Unfortunately, adding team to the feature matrix did not increase my adjusted R^2 on my testing data.

College. I postulated that perhaps what college a player attended might affect his points. I wasn’t quite sure how to classify colleges so I did it two different ways: in my first analysis, I looked at which college teams historically had won the most championships since 1936. However, I figured that how many championships a college won in the 1970s or 1980s might not really have an effect on how a player was doing today. So alternatively, I considered how many of the top 300 current players according to EPSN were from each college. Top schools measured in each way are located here:

Unfortunately, neither measure of college increased our adjusted R^2 on the testing data.

Depth Chart. This information was a bit harder to come by, as I needed archived depth charts from the previous year. But luckily, someone from the internet had previously compiled this info and posted it on Reddit. Thank you, random internet dude! He carefully listed each team’s depth chart. For example, here were the Seahawks running backs:

depth

Unfortunately, this didn’t help our model either.

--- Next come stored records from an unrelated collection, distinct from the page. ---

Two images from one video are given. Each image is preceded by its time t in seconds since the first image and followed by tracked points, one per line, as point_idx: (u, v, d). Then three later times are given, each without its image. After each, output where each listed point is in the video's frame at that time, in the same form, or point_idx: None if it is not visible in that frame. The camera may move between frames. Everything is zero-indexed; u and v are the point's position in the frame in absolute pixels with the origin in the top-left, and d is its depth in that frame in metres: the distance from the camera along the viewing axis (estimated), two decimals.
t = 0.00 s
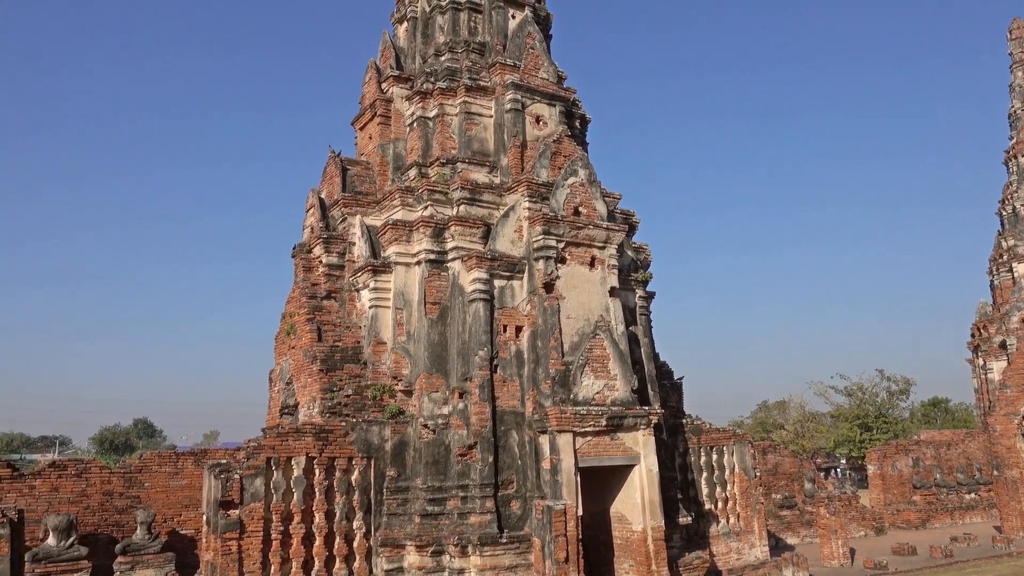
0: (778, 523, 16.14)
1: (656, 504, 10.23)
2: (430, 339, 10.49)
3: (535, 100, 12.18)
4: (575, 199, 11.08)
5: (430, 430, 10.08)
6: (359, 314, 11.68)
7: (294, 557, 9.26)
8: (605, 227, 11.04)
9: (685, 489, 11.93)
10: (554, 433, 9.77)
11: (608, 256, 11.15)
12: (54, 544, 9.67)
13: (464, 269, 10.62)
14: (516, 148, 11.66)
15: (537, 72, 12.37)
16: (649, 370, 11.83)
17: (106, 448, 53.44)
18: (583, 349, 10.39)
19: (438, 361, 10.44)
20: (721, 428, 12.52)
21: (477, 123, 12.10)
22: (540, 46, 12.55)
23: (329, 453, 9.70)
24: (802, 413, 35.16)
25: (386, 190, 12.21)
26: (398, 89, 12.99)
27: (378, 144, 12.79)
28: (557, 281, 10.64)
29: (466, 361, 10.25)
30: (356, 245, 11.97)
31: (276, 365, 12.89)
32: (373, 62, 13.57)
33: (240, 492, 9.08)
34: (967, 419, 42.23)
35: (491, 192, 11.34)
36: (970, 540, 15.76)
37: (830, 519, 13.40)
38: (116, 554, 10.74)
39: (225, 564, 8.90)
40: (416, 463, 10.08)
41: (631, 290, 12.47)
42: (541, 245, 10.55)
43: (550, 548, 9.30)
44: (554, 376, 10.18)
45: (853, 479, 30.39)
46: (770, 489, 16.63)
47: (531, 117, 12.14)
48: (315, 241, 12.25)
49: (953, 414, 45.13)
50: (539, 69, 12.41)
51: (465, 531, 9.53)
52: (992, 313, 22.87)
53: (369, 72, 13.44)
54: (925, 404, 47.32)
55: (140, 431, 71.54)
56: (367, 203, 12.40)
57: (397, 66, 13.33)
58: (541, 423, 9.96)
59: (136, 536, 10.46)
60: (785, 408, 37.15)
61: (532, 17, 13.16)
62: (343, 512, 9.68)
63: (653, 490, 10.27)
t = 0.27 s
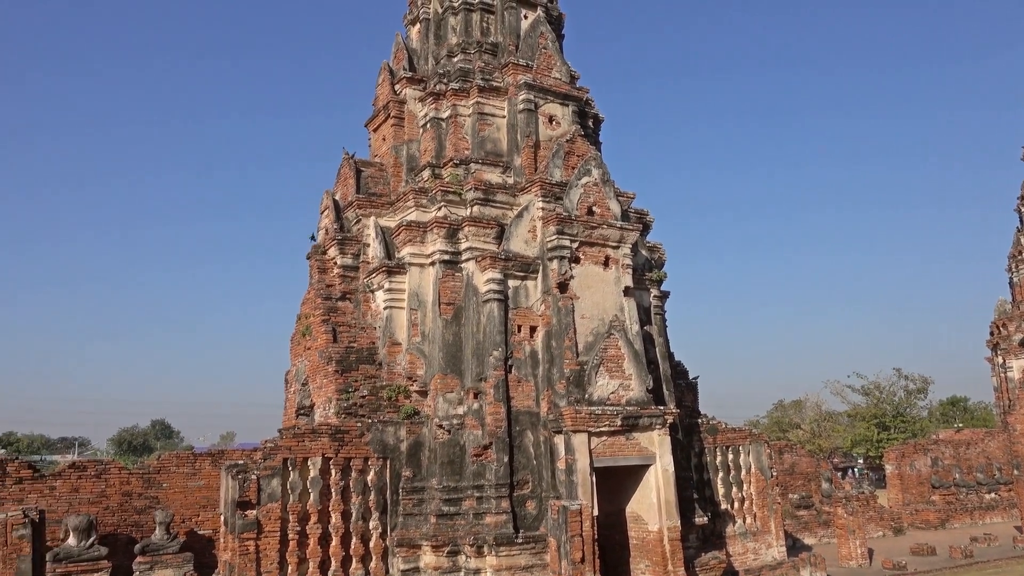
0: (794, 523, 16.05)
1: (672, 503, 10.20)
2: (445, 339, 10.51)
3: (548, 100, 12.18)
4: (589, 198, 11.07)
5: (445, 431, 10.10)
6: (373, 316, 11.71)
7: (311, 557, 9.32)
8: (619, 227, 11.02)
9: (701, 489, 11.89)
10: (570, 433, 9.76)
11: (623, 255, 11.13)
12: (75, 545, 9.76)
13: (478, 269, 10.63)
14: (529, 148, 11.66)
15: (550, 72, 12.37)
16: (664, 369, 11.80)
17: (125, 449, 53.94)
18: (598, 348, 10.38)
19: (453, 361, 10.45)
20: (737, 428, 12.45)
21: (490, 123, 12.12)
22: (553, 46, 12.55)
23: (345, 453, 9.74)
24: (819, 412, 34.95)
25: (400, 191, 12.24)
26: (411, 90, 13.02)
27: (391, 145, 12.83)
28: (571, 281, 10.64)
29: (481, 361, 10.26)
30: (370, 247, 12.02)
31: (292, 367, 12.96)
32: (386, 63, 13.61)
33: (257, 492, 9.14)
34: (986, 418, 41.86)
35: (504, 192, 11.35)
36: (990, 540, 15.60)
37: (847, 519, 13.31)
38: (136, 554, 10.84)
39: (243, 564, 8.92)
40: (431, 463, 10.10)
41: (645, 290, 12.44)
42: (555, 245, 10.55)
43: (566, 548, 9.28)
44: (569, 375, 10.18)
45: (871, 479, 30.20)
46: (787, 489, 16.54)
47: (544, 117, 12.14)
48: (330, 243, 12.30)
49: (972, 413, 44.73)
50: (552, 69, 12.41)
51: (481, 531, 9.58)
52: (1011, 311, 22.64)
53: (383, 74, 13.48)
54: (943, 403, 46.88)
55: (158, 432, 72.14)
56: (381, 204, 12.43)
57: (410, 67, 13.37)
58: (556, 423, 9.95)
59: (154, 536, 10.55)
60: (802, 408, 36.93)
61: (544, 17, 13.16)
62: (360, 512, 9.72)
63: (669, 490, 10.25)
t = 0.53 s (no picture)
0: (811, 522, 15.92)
1: (687, 503, 10.18)
2: (459, 339, 10.53)
3: (560, 99, 12.18)
4: (602, 197, 11.05)
5: (460, 431, 10.10)
6: (387, 316, 11.74)
7: (327, 556, 9.37)
8: (632, 225, 11.00)
9: (716, 488, 11.86)
10: (584, 433, 9.76)
11: (636, 254, 11.11)
12: (94, 544, 9.86)
13: (492, 269, 10.64)
14: (542, 148, 11.66)
15: (562, 71, 12.36)
16: (679, 368, 11.77)
17: (142, 450, 54.44)
18: (612, 348, 10.37)
19: (467, 361, 10.47)
20: (753, 427, 12.40)
21: (503, 123, 12.12)
22: (565, 45, 12.54)
23: (360, 453, 9.77)
24: (835, 411, 34.73)
25: (413, 191, 12.27)
26: (423, 91, 13.05)
27: (404, 146, 12.86)
28: (585, 281, 10.63)
29: (495, 361, 10.28)
30: (384, 247, 12.06)
31: (307, 367, 13.03)
32: (399, 64, 13.65)
33: (274, 492, 9.18)
34: (1005, 416, 41.49)
35: (518, 192, 11.36)
36: (1010, 540, 15.45)
37: (865, 519, 13.22)
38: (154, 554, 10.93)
39: (260, 564, 8.97)
40: (446, 463, 10.12)
41: (659, 289, 12.39)
42: (568, 245, 10.55)
43: (581, 548, 9.27)
44: (583, 375, 10.18)
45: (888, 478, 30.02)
46: (803, 488, 16.44)
47: (557, 116, 12.13)
48: (344, 244, 12.35)
49: (991, 411, 44.33)
50: (564, 68, 12.40)
51: (496, 531, 9.58)
52: None
53: (395, 75, 13.52)
54: (961, 401, 46.46)
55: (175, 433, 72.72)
56: (395, 204, 12.46)
57: (423, 68, 13.40)
58: (571, 423, 9.94)
59: (173, 536, 10.64)
60: (818, 406, 36.72)
61: (556, 16, 13.15)
62: (375, 512, 9.74)
63: (684, 489, 10.22)
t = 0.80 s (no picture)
0: (828, 522, 15.86)
1: (702, 502, 10.14)
2: (473, 338, 10.54)
3: (573, 98, 12.17)
4: (615, 196, 11.03)
5: (474, 430, 10.11)
6: (401, 316, 11.77)
7: (342, 556, 9.39)
8: (646, 224, 10.97)
9: (731, 487, 11.80)
10: (598, 432, 9.75)
11: (650, 253, 11.08)
12: (113, 544, 9.95)
13: (505, 269, 10.64)
14: (555, 147, 11.65)
15: (575, 70, 12.34)
16: (693, 367, 11.73)
17: (159, 450, 54.91)
18: (626, 347, 10.33)
19: (481, 360, 10.48)
20: (768, 426, 12.35)
21: (516, 122, 12.12)
22: (577, 44, 12.52)
23: (375, 453, 9.80)
24: (851, 409, 34.51)
25: (426, 191, 12.30)
26: (436, 91, 13.07)
27: (417, 146, 12.88)
28: (598, 279, 10.61)
29: (509, 361, 10.29)
30: (398, 247, 12.09)
31: (322, 367, 13.08)
32: (411, 65, 13.67)
33: (289, 492, 9.22)
34: None
35: (531, 191, 11.35)
36: None
37: (882, 517, 13.13)
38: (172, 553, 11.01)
39: (276, 563, 9.02)
40: (461, 463, 10.13)
41: (673, 287, 12.38)
42: (581, 244, 10.53)
43: (596, 547, 9.25)
44: (597, 374, 10.16)
45: (905, 476, 29.80)
46: (819, 486, 16.36)
47: (569, 115, 12.12)
48: (357, 244, 12.38)
49: (1010, 409, 43.93)
50: (576, 67, 12.38)
51: (511, 530, 9.57)
52: None
53: (408, 75, 13.54)
54: (979, 399, 46.05)
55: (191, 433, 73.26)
56: (408, 205, 12.49)
57: (435, 68, 13.41)
58: (585, 422, 9.92)
59: (190, 535, 10.72)
60: (833, 405, 36.50)
61: (568, 15, 13.13)
62: (390, 511, 9.76)
63: (699, 488, 10.18)
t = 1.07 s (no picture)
0: (845, 521, 15.72)
1: (718, 502, 10.10)
2: (487, 338, 10.54)
3: (585, 97, 12.15)
4: (629, 195, 11.00)
5: (489, 430, 10.13)
6: (416, 316, 11.81)
7: (358, 555, 9.42)
8: (659, 223, 10.94)
9: (747, 487, 11.75)
10: (613, 432, 9.73)
11: (664, 252, 11.05)
12: (131, 543, 10.02)
13: (519, 268, 10.64)
14: (568, 146, 11.64)
15: (587, 69, 12.32)
16: (709, 366, 11.69)
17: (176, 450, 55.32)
18: (641, 346, 10.31)
19: (495, 360, 10.48)
20: (784, 425, 12.29)
21: (529, 122, 12.11)
22: (590, 43, 12.50)
23: (390, 452, 9.83)
24: (867, 408, 34.25)
25: (440, 191, 12.31)
26: (449, 91, 13.09)
27: (430, 146, 12.91)
28: (612, 278, 10.59)
29: (523, 360, 10.28)
30: (411, 247, 12.12)
31: (337, 367, 13.13)
32: (424, 65, 13.69)
33: (305, 491, 9.26)
34: None
35: (544, 190, 11.34)
36: None
37: (900, 517, 13.02)
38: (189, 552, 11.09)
39: (293, 562, 9.08)
40: (476, 462, 10.14)
41: (687, 286, 12.35)
42: (595, 243, 10.51)
43: (612, 547, 9.24)
44: (611, 374, 10.16)
45: (923, 476, 29.54)
46: (836, 486, 16.26)
47: (582, 114, 12.11)
48: (372, 245, 12.42)
49: None
50: (589, 66, 12.37)
51: (526, 530, 9.58)
52: None
53: (421, 76, 13.57)
54: (998, 398, 45.59)
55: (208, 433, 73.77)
56: (422, 205, 12.54)
57: (448, 68, 13.44)
58: (599, 422, 9.91)
59: (207, 535, 10.81)
60: (850, 404, 36.25)
61: (581, 14, 13.11)
62: (406, 511, 9.80)
63: (715, 488, 10.14)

The previous year’s fantasy performance. I found the previous year’s fantasy points here. Unfortunately, ESPN doesn’t archive their data, so I needed to use a different website, but I figured that the point comparisons were similar. This data would obviously not include rookies for the next year, but I still thought it would improve my model significantly. Unfortunately, once again, it didn’t improve our adjusted test R^2.

In summary, by using ESPN’s rankings plus position, we improve upon ESPN’s point predictions by double. In order to improve the model further, I’d like to include injury information and perhaps utilize Twitter to measure how each player is trending.

For this project, I used BeautifulSoup and Pandas’ read_html function to scrape the web. I used scikit-learn to build a pipeline that performed normalization of features, polynomial regression, and cross validation. I also used the package Fuzzy Wuzzy to match names like “Robert Griffin” and “Robert Griffin III” in order to merge my datasets. You can find my GitHub repo for this project here.

Written on July 16, 2017